Sappiamo benissimo da quanto scritto da molti in questi giorni che la maggior parte degli ucraini non si considerano ancora dei profughi, o dei rifugiati, ma degli sfollati. Vogliono tornare alla vita di ieri. Per loro non è ancora finita la vita di prima. E domani? Come sarà il loro domani? Qui lo sviluppo del romanzo offre una storia importantissima. Questa: un personaggio di rilievo si avvale di un traduttore per entrare nella nuova realtà, nella nuova vita: e si scopre che, a causa di un affare non andato a buon fine, la casa ipotecata della sua famiglia era stata rilevata dalla famiglia dell’altro. Il confronto dialettico dei due protagonisti diventa un viaggio nel passato, durante il quale vengono raccontate e svelate le tante vite dei personaggi, le situazioni familiari, i viaggi, le relazioni complesse e le speranze di capovolgere il destino. E tra lo svolgersi di queste esistenze, la narrazione dà spazio agli avvenimenti politici, come l’interesse del presidente degli Stati Uniti John Kennedy, sottolineato dalla creazione, presso l’ambasciata, di una copiosa biblioteca di volumi di autori – tra cui Melville e Poe –, che si potevano leggere accompagnati dall’innovativa musica jazz. Ma presto gli Stati Uniti si ritirano, lasciando il posto alle mire politiche della Repubblica popolare cinese, in unione con la Repubblica sovietica e con quella democratica tedesca. Di conseguenza, anche le letture cambiano: Michail Šolochov, Anton Čechov”.

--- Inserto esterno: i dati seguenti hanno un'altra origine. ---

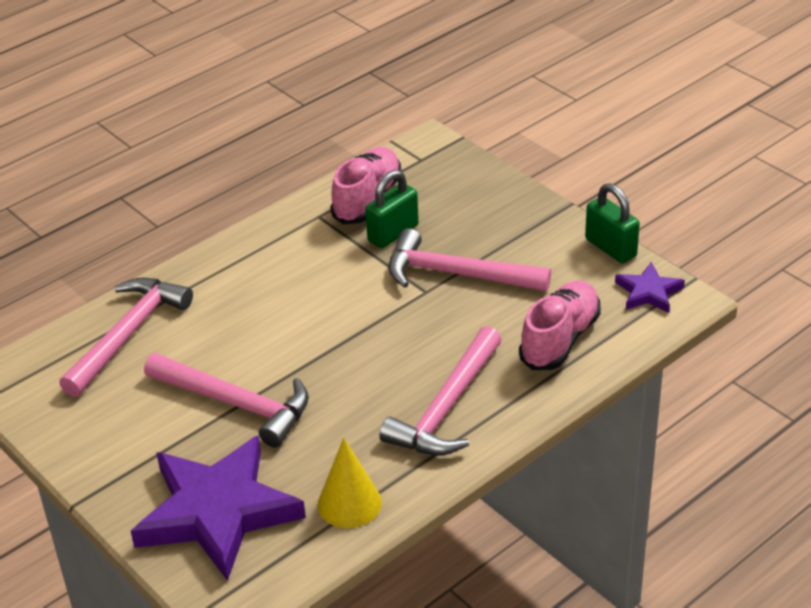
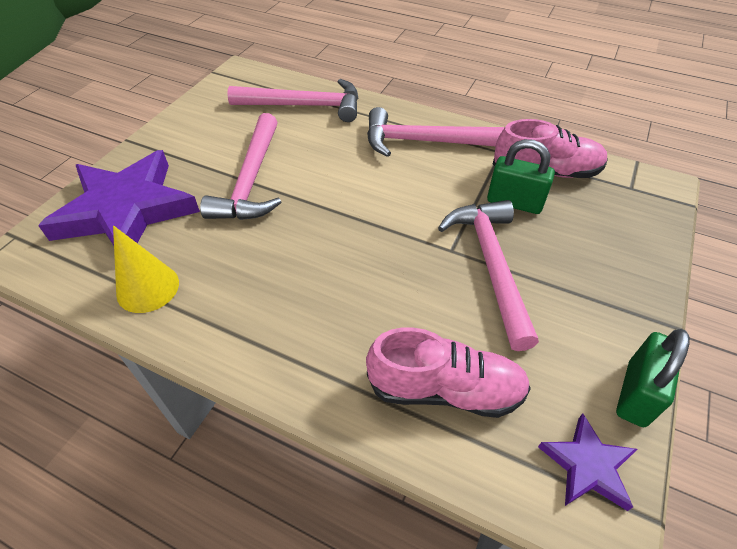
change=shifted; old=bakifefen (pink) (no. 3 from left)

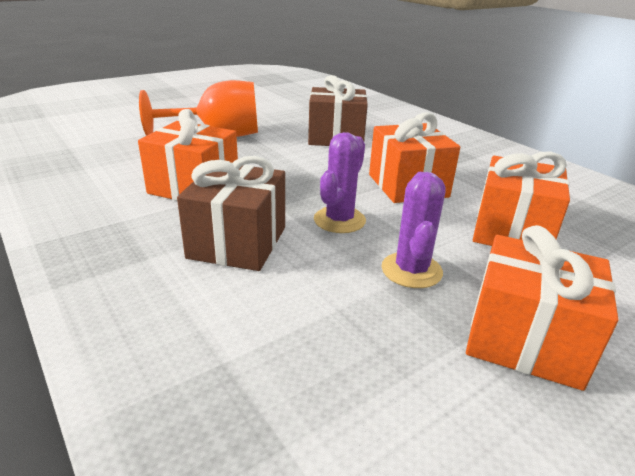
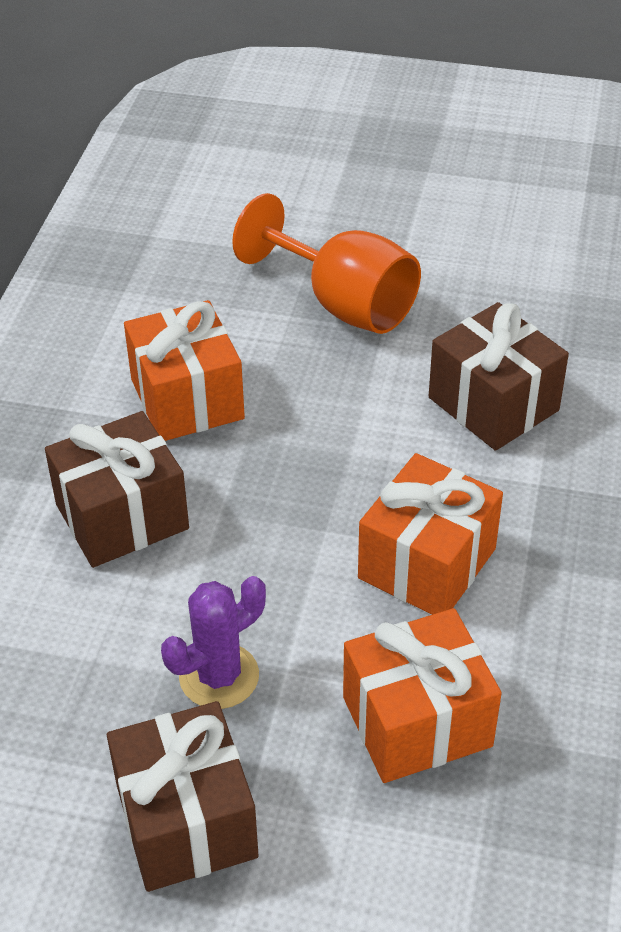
change=gone; old=kiponu (purple) (no. 1 from left)
change=repainted; old=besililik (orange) (no. 4 from left); new=besililik (brown) (no. 2 from left)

Il confronto diventa avvincente e gli eventi che i due si raccontano  sono accomunati da eventi dolorosi: alcuni causati dalle situazioni naturali, come malattie, morti; altri, invece, connessi con le situazioni di oppressione politica ed economica. Il potere economico, la spietatezza delle banche e delle strutture politiche governative, che non hanno alcun rispetto per la dignità e i diritti umani, opprimono con le loro regole il ceto più povero, causando violenze, fughe e prigionie, faide, che vengono sempre portate alle estreme conseguenze. Per padre Zonta i protagonisti “sono i superstiti di una lunga faida che ha segnato con il sangue le storie delle rispettive famiglie. La fuga per entrambi è stata la salvezza, e ora i rispettivi racconti, le confessioni particolareggiate delle loro esistenze diventano un luogo di incontro, anziché di scontro”. Non pretendo certo di dire che qui la Pasqua si presenta in questa fuga, o in queste due fughe, ma certamente questo incontro ci parla delle sofferenze di cui leggiamo, delle fughe di cui leggiamo e di cui non leggiamo, e di incontri che indicano la possibile rinascita.